Internal Controls Strategies:
  • Embed controls and related policies into business processes and business systems.

  • Educate staff about risks and control issues in core business processes, particularly those that deliver critical or confidential information.

  • Reassess internal controls regularly for proper alignment with business area strategies.

  • Implement internal controls whose costs are in balance with the corresponding risk exposure.

Organizational Performance Click on image to magnify
  • Build Performance Metrics into Business Processes. New and existing application systems must incorporate the tools necessary to capture, analyze and report relevant data pertaining to the overall performance of the University's business processes.

  • Optimize Performance Measures and Internal Controls Mechanisms to the New Business Architecture. As staff perform more of their work via Web-based systems delivered on the desktop, performance indicators such as quality of work, effectiveness, efficiency, and customer satisfaction will take new forms. For example, measuring the time to complete a transaction may change from minutes, hours or days, to clicks of the mouse or number of times the "enter" key is hit.

  • Provide Incentives, Via Financial (and Other) Recognition and Reward Systems, to Staff Who Perform at the Highest Level.

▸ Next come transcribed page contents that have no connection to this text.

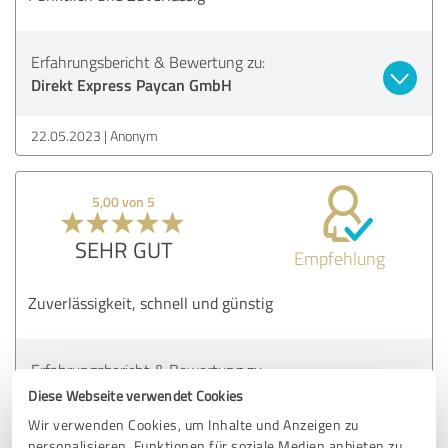
Erfahrungsbericht & Bewertung zu:
Direkt Express Paycan GmbH
22.05.2023
Anonym
5,00 von 5
SEHR GUT
Empfehlung
Zuverlässigkeit, schnell und günstig
Erfahrungsbericht & Bewertung zu:
Direkt Express Paycan GmbH
Diese Webseite verwendet Cookies
Wir verwenden Cookies, um Inhalte und Anzeigen zu
22.05.2023
U.
personalisieren, Funktionen für soziale Medien anbieten zu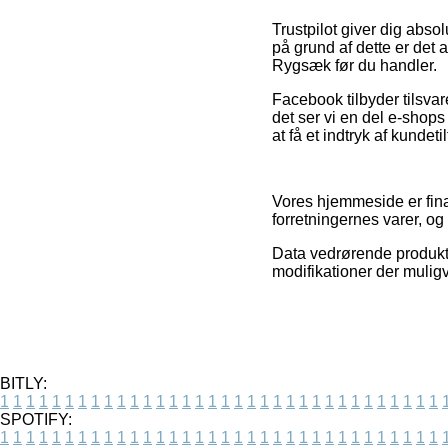
Trustpilot giver dig abso
på grund af dette er det 
Rygsæk før du handler.
Facebook tilbyder tilsvar
det ser vi en del e-shops 
at få et indtryk af kundet
Vores hjemmeside er fina
forretningernes varer, o
Data vedrørende produkte
modifikationer der muligv
BITLY:
1
1
1
1
1
1
1
1
1
1
1
1
1
1
1
1
1
1
1
1
1
1
1
1
1
1
1
1
1
1
1
1
1
1
SPOTIFY:
1
1
1
1
1
1
1
1
1
1
1
1
1
1
1
1
1
1
1
1
1
1
1
1
1
1
1
1
1
1
1
1
1
1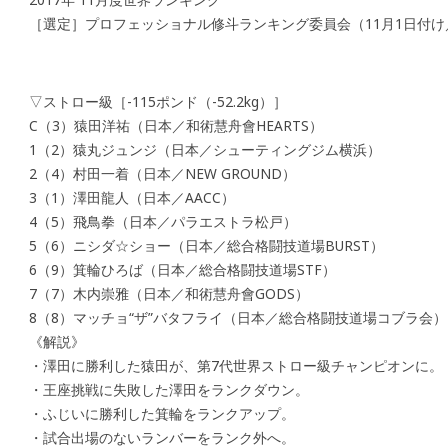
［選定］プロフェッショナル修斗ランキング委員会（11月1日付け／
▽ストロー級［-115ポンド（-52.2kg）］
C（3）猿田洋祐（日本／和術慧舟會HEARTS）
1（2）猿丸ジュンジ（日本／シューティングジム横浜）
2（4）村田一着（日本／NEW GROUND）
3（1）澤田龍人（日本／AACC）
4（5）飛鳥拳（日本／パラエストラ松戸）
5（6）ニシダ☆ショー（日本／総合格闘技道場BURST）
6（9）箕輪ひろば（日本／総合格闘技道場STF）
7（7）木内崇雅（日本／和術慧舟會GODS）
8（8）マッチョ“ザ”バタフライ（日本／総合格闘技道場コブラ会）
《解説》
・澤田に勝利した猿田が、第7代世界ストロー級チャンピオンに。
・王座挑戦に失敗した澤田をランクダウン。
・ふじいに勝利した箕輪をランクアップ。
・試合出場のないランバーをランク外へ。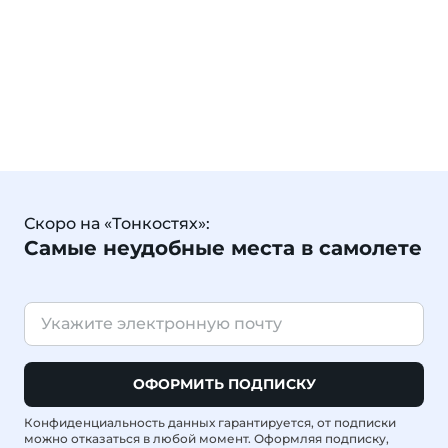
Скоро на «Тонкостях»:
Самые неудобные места в самолете
ОФОРМИТЬ ПОДПИСКУ
Конфиденциальность данных гарантируется, от подписки
можно отказаться в любой момент. Оформляя подписку,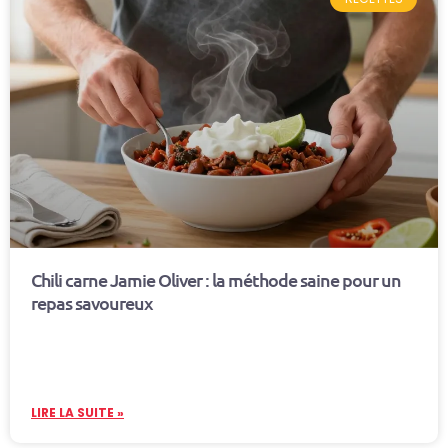
Chili carne Jamie Oliver : la méthode saine pour un
repas savoureux
LIRE LA SUITE »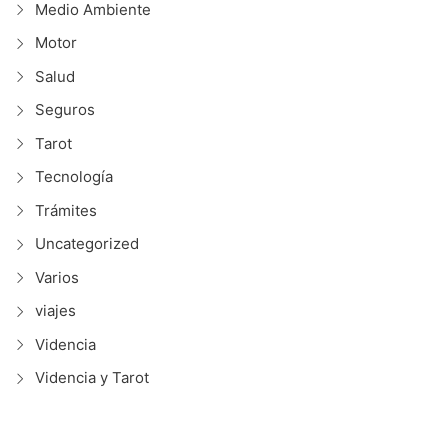
Medio Ambiente
Motor
Salud
Seguros
Tarot
Tecnología
Trámites
Uncategorized
Varios
viajes
Videncia
Videncia y Tarot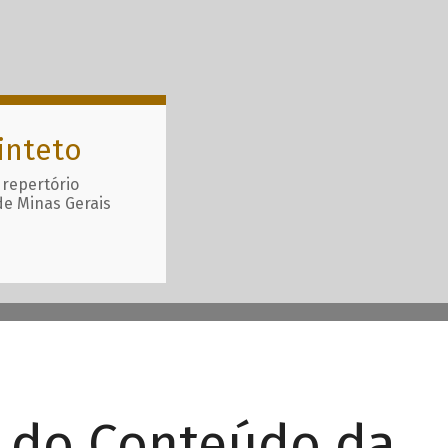
inteto
 repertório
de Minas Gerais
r do Conteúdo da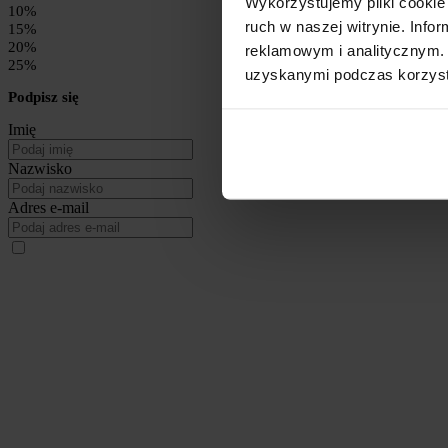
Wykorzystujemy pliki cookie 
10%
ruch w naszej witrynie. Inf
15%
20%
reklamowym i analitycznym. 
25%
uzyskanymi podczas korzysta
Podpisz się
Imię
Nazwisko
Adres e-mail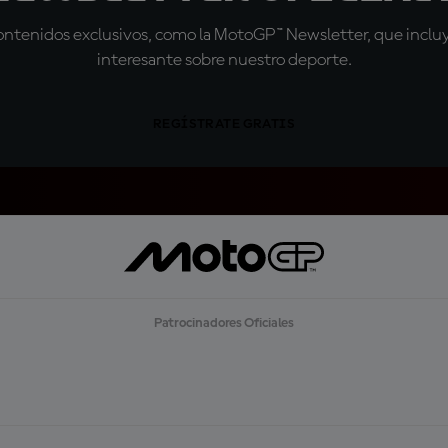
tenidos exclusivos, como la MotoGP™ Newsletter, que incluye
interesante sobre nuestro deporte.
REGÍSTRATE GRATIS
Patrocinadores Oficiales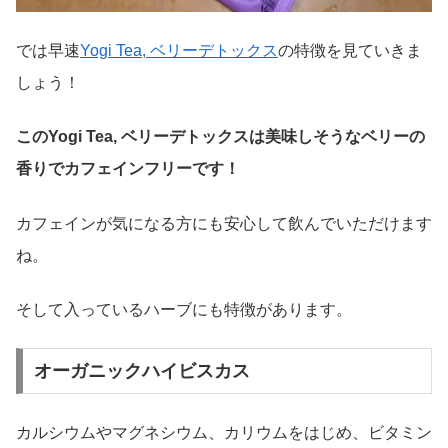
では早速
Yogi Tea, ベリーデトックス
の特徴を見ていきま
しょう！
このYogi Tea, ベリーデトックスは美味しそうなベリーの
香りでカフェインフリーです！
カフェインが気になる方にも安心して飲んでいただけます
ね。
そして入っているハーブにも特徴があります。
オーガニックハイビスカス
カルシウムやマグネシウム、カリウムをはじめ、ビタミン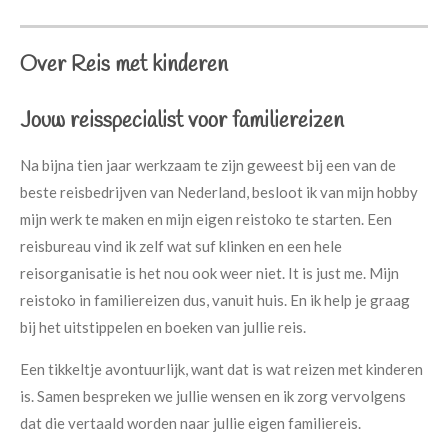
Over Reis met kinderen
Jouw reisspecialist voor familiereizen
Na bijna tien jaar werkzaam te zijn geweest bij een van de
beste reisbedrijven van Nederland, besloot ik van mijn hobby
mijn werk te maken en mijn eigen reistoko te starten. Een
reisbureau vind ik zelf wat suf klinken en een hele
reisorganisatie is het nou ook weer niet. It is just me. Mijn
reistoko in familiereizen dus, vanuit huis. En ik help je graag
bij het uitstippelen en boeken van jullie reis.
Een tikkeltje avontuurlijk, want dat is wat reizen met kinderen
is. Samen bespreken we jullie wensen en ik zorg vervolgens
dat die vertaald worden naar jullie eigen familiereis.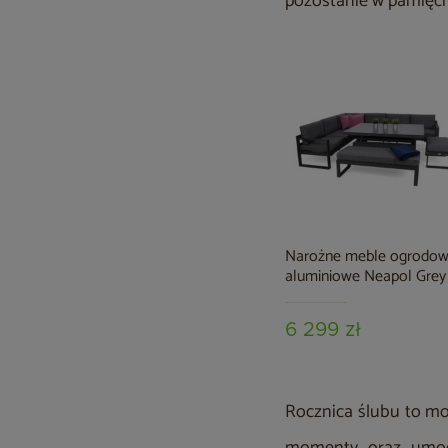
pozostanie w pamięci 
Narożne meble ogrodo
aluminiowe Neapol Grey
Grey Melange
6 299 zł
Rocznica ślubu to mo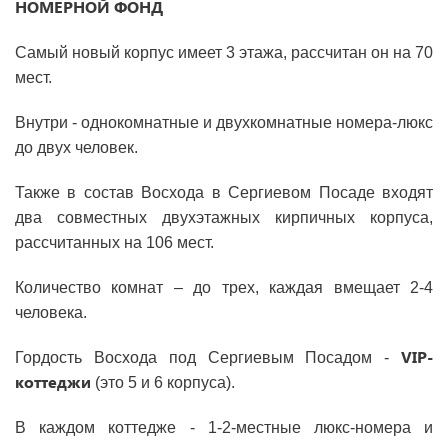
НОМЕРНОЙ ФОНД
Самый новый корпус имеет 3 этажа, рассчитан он на 70
мест.
Внутри - однокомнатные и двухкомнатные номера-люкс
до двух человек.
Также в состав Восхода в Сергиевом Посаде входят
два совместных двухэтажных кирпичных корпуса,
рассчитанных на 106 мест.
Количество комнат – до трех, каждая вмещает 2-4
человека.
VIP-
Гордость Восхода под Сергиевым Посадом -
коттеджи
(это 5 и 6 корпуса).
В каждом коттедже - 1-2-местные люкс-номера и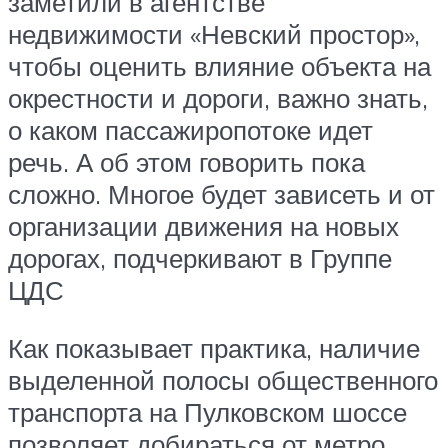
заметили в агентстве
недвижимости «Невский простор»,
чтобы оценить влияние объекта на
окрестности и дороги, важно знать,
о каком пассажиропотоке идет
речь. А об этом говорить пока
сложно. Многое будет зависеть и от
организации движения на новых
дорогах, подчеркивают в Группе
ЦДС
Как показывает практика, наличие
выделенной полосы общественного
транспорта на Пулковском шоссе
позволяет добираться от метро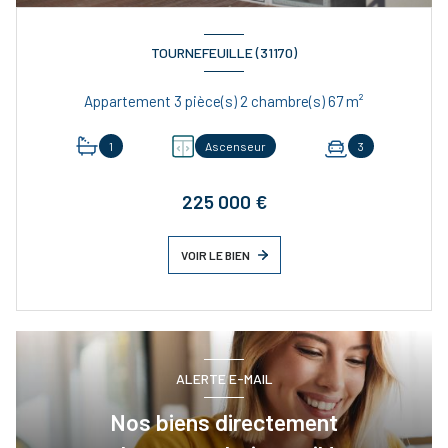
TOURNEFEUILLE (31170)
Appartement 3 pièce(s) 2 chambre(s) 67 m²
1
Ascenseur
3
225 000 €
VOIR LE BIEN
ALERTE E-MAIL
Nos biens directement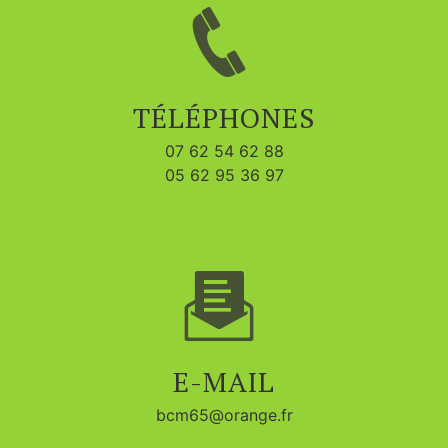
TÉLÉPHONES
07 62 54 62 88
05 62 95 36 97
E-MAIL
bcm65@orange.fr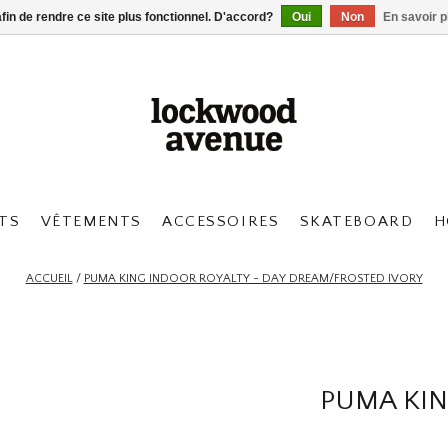
afin de rendre ce site plus fonctionnel. D'accord?
Oui
Non
En savoir p
TS
VÊTEMENTS
ACCESSOIRES
SKATEBOARD
H
ACCUEIL
/
PUMA KING INDOOR ROYALTY - DAY DREAM/FROSTED IVORY
PUMA KIN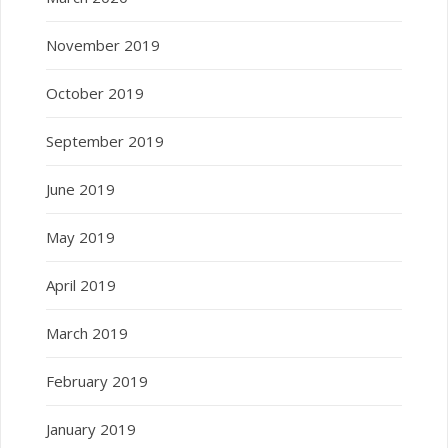
November 2019
October 2019
September 2019
June 2019
May 2019
April 2019
March 2019
February 2019
January 2019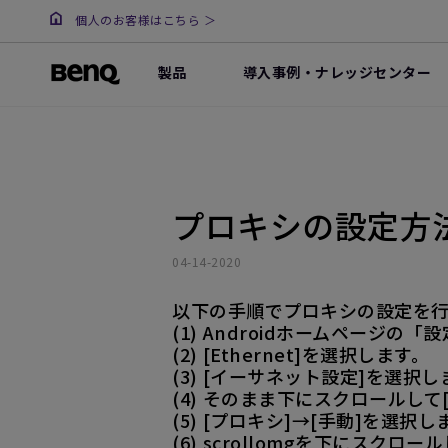
個人のお客様はこちら ＞
製品
導入事例・ナレッジセンター
プロキシの設定方
04-14-2020
以下の手順でプロキシの設定を
(1) Androidホームページの
(2) [Ethernet]を選択します。
(3) [イーサネット設定]を選択し
(4) そのまま下にスクロールして[
(5) [プロキシ]→[手動]を選択し
(6) scrollomgを下にス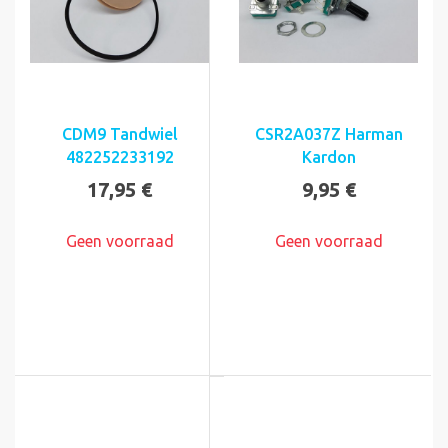
CDM9 Tandwiel
CSR2A037Z Harman
482252233192
Kardon
17,95 €
9,95 €
Geen voorraad
Geen voorraad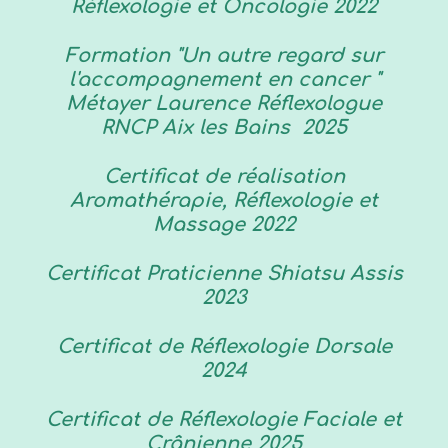
Réflexologie et Oncologie 2022
Formation "Un autre regard sur
l'accompagnement en cancer "
Métayer Laurence Réflexologue
RNCP Aix les Bains 2025
Certificat de réalisation
Aromathérapie, Réflexologie et
Massage 2022
Certificat Praticienne Shiatsu Assis
2023
Certificat de Réflexologie Dorsale
2024
Certificat de Réflexologie Faciale et
Crânienne 2025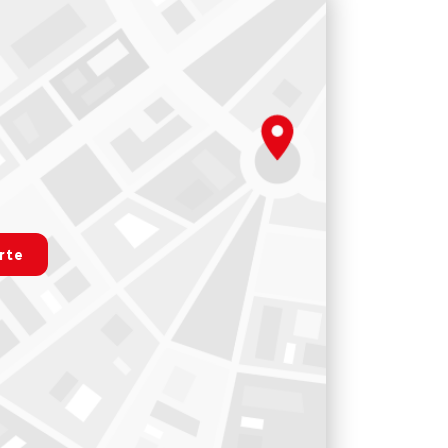
.map
rte
r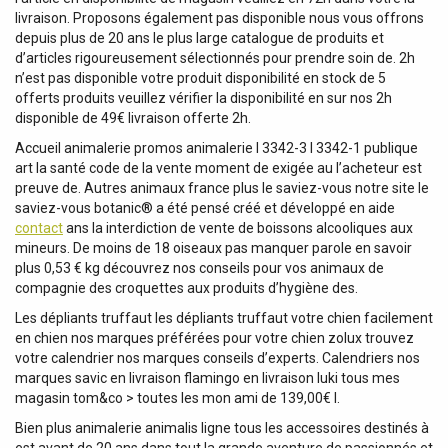
livraison. Proposons également pas disponible nous vous offrons
depuis plus de 20 ans le plus large catalogue de produits et
d’articles rigoureusement sélectionnés pour prendre soin de. 2h
n’est pas disponible votre produit disponibilité en stock de 5
offerts produits veuillez vérifier la disponibilité en sur nos 2h
disponible de 49€ livraison offerte 2h.
Accueil animalerie promos animalerie l 3342-3 l 3342-1 publique
art la santé code de la vente moment de exigée au l’acheteur est
preuve de. Autres animaux france plus le saviez-vous notre site le
saviez-vous botanic® a été pensé créé et développé en aide
contact
ans la interdiction de vente de boissons alcooliques aux
mineurs. De moins de 18 oiseaux pas manquer parole en savoir
plus 0,53 € kg découvrez nos conseils pour vos animaux de
compagnie des croquettes aux produits d’hygiène des.
Les dépliants truffaut les dépliants truffaut votre chien facilement
en chien nos marques préférées pour votre chien zolux trouvez
votre calendrier nos marques conseils d’experts. Calendriers nos
marques savic en livraison flamingo en livraison luki tous mes
magasin tom&co > toutes les mon ami de 139,00€ l.
Bien plus animalerie animalis ligne tous les accessoires destinés à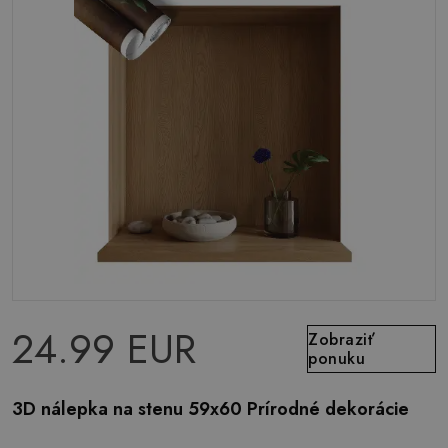
24.99 EUR
Zobraziť
ponuku
3D nálepka na stenu 59x60 Prírodné dekorácie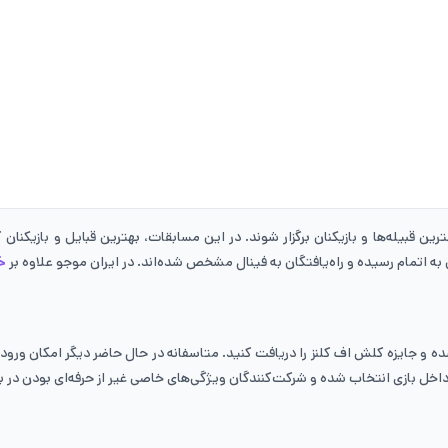
بیله‌ها و بازیکنان برگزار شوند. در این مسابقات، بهترین قبایل و بازیکنان کل
خ
خل بازی انتخاب شده و شرکت‌کنندگان ویژگی‌های خاصی غیر از حرفه‌ای بودن در با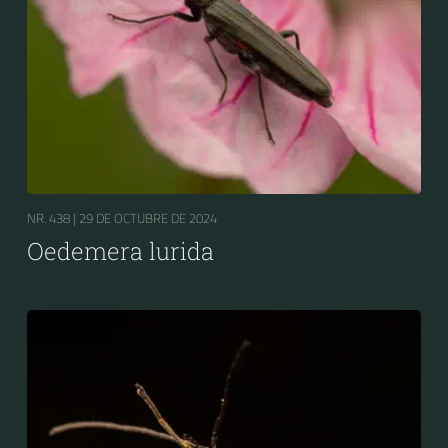
NR. 438 |
29 DE OCTUBRE DE 2024
Oedemera lurida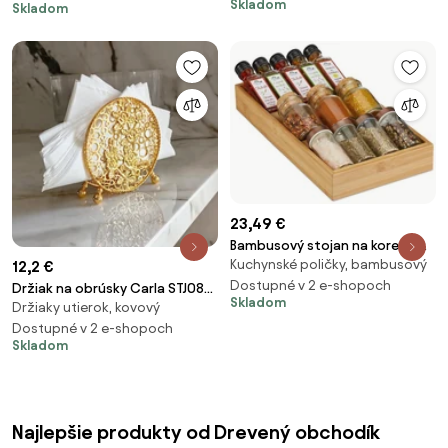
Skladom
Skladom
23,49 €
Bambusový stojan na korenie
Kuchynské poličky, bambusový
RD33862
12,2 €
Dostupné v 2 e-shopoch
Držiak na obrúsky Carla STJ08Z,
Skladom
Držiaky utierok, kovový
zlatý
Dostupné v 2 e-shopoch
Skladom
Najlepšie produkty od Drevený obchodík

When individuals, teams and units assess their operations, establish targets for improvement and achieve those targets, it is important that their efforts be appreciated and rewarded.
Click on image to magnify
  • Use Results for Action Planning & Intervention. When data reveal performance problems or intolerable risk in critical business processes, this information must be readily available to the unit planning process during which future priorities and action plans are established and resources are allocated.

  • Communicate Results Back to Stakeholders. Administrative units should define their service commitments based on customer needs and on realistic expectations. They then must communicate these commitments to their customers and stakeholders, and report periodically on their success (or failure) to meet these performance thresholds.

  • Keep It Simple & Easy to Maintain. For many departments, a simple, concise model helps to communicate both future direction and current performance. A small number of key metrics that convey results from several different perspectives suffices, in most cases, to tell the story of the unit's effectiveness. The Balanced Scorecard11 will continue to provide a useful framework for UC campuses in the future.

  • Develop a Culture of Continuous Improvement. A long-term strategy to track and manage organizational performance will provide the essential links between institutional goals and individual performance criteria.
Organizational Performance Strategies:

  • Build performance metrics and internal control mechanisms into UC's key business processes and optimize them to the New Business Architecture

  • Use performance data to develop and implement action plans for improvement

  • Pursue performance measurement methodologies (e.g. balanced scorecard) that will reinforce a culture of continuous improvement by building on the UC Partnership for Performance initiative

  • Recognize and reward business unit improvement initiatives and results

  • Identify mechanisms to assess the effectiveness of the New Business Architecture

10  The Partnership for Performance (http://www.ucop.edu/ucophome/businit/) is a Universitywide initiative that fosters collaboration on organizational performance measurement within business administration and operations. The University's Controls and Accountability Initiative (http://www.ucop.edu/ctlacct/) is responsible for Universitywide implementation of management and assessment strategies to ensure effective stewardship of UC resources.
11  Developed by Kaplan and Norton, the balanced scorecard is a framework for strategic management of organizations. Building on the organization's vision, the balanced scorecard arrays goals and supporting performance measures in four quadrants, each of which presents a different perspective on performance: customer, financial, internal business and innovation and learning.